3 thoughts on “Shadows and Dreams

  1. Although, many people looked at our Vietnam war veteran’s, as baby killers and wrong for fighting the war. I wouldn’t be here in America, had it not been for your service in Vietnam. Thank you for your service. And your past doesn’t define who you are today. So don’t let those negative stigmas affect you.

  2. Ghost Mountain and the Train to Nowhere

    Towards the end of my tour of duty in Qui Nhon, Republic of South Vietnam, I began to push the envelope and take unnecessary risks. One of those was to explore the dark back alleys on the outskirts of the city where our Military Police patrols usually didn’t go. Fortunately, I survived myself and lived to tell this story.

    It was a dark night as we edged our quarter-ton down an alley just wide enough to slip thorough. On one side we encountered hooch, after hooch, made of tin and corrugated steel. On the other was barbed wire, sandbags and the occasional ARVN (Army Republic of Vietnam) fighting position. It was just about dawn. Fog and mist combined with feint light to create an eerie sense of foreboding.

    Up ahead a shadowy figure began to emerge, as we moved ever so slowly, closer and closer. “What the hell is that,” I asked. “Damned if I know,” my driver responded. It wasn’t moving so we pressed on. As we got nearer, it began to take shape. It appeared to be a 19th century steam locomotive, gradually revealing itself from the darkness and mist. It was on a single strand of side track, standing alone, a transportation monument to a time gone by. We had apparently taken an alley which led to Qui Nhon’s railhead.

    Despite the mist and fog, the sun began to rise and ever so slowly, in the distance, Vung Chua mountain began to emerge. It was shrouded in mist and haze and seemed to gaze down upon us in the city below.

    Vung Chua was known to the locals as Ghost Mountain and this early morning it truly lived up to its name. Mysterious and beautiful. So regal when compared to the filth of Qui Nhon below. As we continued down through the railhead, I thought of my wife, Betsy, back home and wished somehow I could share this moment with her.

    Many years later, a crew member from a flight that took aerial photographs of Qui Nhon back in the day, saw an e-mail of mine which mentioned coming across that old locomotive.
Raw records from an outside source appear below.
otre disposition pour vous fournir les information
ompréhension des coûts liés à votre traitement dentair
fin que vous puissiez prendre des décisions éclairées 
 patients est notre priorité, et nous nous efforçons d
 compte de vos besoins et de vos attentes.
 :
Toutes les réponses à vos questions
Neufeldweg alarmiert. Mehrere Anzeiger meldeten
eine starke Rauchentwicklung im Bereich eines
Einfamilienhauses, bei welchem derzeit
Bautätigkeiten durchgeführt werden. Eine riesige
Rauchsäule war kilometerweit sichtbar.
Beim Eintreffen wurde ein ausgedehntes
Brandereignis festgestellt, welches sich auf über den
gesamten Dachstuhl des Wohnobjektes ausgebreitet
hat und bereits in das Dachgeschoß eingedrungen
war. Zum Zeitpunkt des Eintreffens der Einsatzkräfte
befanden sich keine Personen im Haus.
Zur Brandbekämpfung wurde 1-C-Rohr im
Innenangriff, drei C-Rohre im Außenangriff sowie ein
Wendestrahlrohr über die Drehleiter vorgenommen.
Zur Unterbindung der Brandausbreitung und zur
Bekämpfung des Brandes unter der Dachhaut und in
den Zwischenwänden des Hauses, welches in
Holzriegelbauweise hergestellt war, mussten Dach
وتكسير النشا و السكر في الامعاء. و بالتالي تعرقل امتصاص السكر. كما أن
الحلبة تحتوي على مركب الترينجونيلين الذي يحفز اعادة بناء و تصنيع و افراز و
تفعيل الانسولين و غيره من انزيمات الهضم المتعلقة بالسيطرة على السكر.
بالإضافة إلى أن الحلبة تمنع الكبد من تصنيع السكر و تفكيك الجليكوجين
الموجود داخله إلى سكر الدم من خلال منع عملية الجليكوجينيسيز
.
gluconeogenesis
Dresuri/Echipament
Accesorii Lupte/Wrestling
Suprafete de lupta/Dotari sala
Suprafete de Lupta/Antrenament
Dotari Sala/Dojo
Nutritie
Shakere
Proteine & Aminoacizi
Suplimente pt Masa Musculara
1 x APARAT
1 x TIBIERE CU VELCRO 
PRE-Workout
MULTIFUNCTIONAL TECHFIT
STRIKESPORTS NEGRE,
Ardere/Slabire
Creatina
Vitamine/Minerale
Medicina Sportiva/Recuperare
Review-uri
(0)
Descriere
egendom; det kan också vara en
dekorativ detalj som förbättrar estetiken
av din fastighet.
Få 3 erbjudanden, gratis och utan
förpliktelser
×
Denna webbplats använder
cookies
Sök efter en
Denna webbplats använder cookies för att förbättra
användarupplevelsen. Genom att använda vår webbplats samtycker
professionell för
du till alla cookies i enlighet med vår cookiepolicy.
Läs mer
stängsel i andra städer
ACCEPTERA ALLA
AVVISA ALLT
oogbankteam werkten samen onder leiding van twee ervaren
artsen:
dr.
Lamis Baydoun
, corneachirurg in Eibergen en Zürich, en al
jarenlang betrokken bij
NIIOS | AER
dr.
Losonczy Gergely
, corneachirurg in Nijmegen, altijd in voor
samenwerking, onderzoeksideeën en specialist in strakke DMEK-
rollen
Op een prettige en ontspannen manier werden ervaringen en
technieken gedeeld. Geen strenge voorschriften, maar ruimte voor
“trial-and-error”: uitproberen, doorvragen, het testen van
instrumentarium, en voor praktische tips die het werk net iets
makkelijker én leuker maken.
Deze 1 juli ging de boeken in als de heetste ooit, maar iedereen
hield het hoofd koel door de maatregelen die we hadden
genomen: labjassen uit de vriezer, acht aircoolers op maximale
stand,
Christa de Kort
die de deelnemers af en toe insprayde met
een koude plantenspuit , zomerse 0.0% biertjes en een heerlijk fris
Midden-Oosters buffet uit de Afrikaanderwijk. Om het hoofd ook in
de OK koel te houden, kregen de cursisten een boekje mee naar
He had a photograph of that very alley and the old steam engine therein. What an amazing confluence of events. When I look at that photograph I can’t help but ask myself, “What were you thinking?” Other alley adventures didn’t go quite so well as this exploratory patrol; but God had other plans for me. Despite almost being shot on one occasion and being surrounded by anti-American agitators on another, He reached down and pulled me out of the quagmire that was Qui Nhon, Vietnam.

    As I reflect back on Ghost Mountain and that train to nowhere, I remain eternally grateful.

  3. Padre. I was surfing the net when I came across your piece about Vung Chua, Ghost Mountain. It was beautifully written and brought a tear to my eye as I reflected upon my tour of duty as a Military Police Officer in Qui Nhon. Thanks for the trip down memory lane. Reading your blog, I could see Vung Chua once again. Isn’t it amazing how 9 months can be such a seminal time in life? It changed me forever. I still go to a weekly PTSD workgroup for Vietnam Veterans at the Brockton, MA VA. Keep on writing. I’d love to hear more about your experience in the ‘Nam.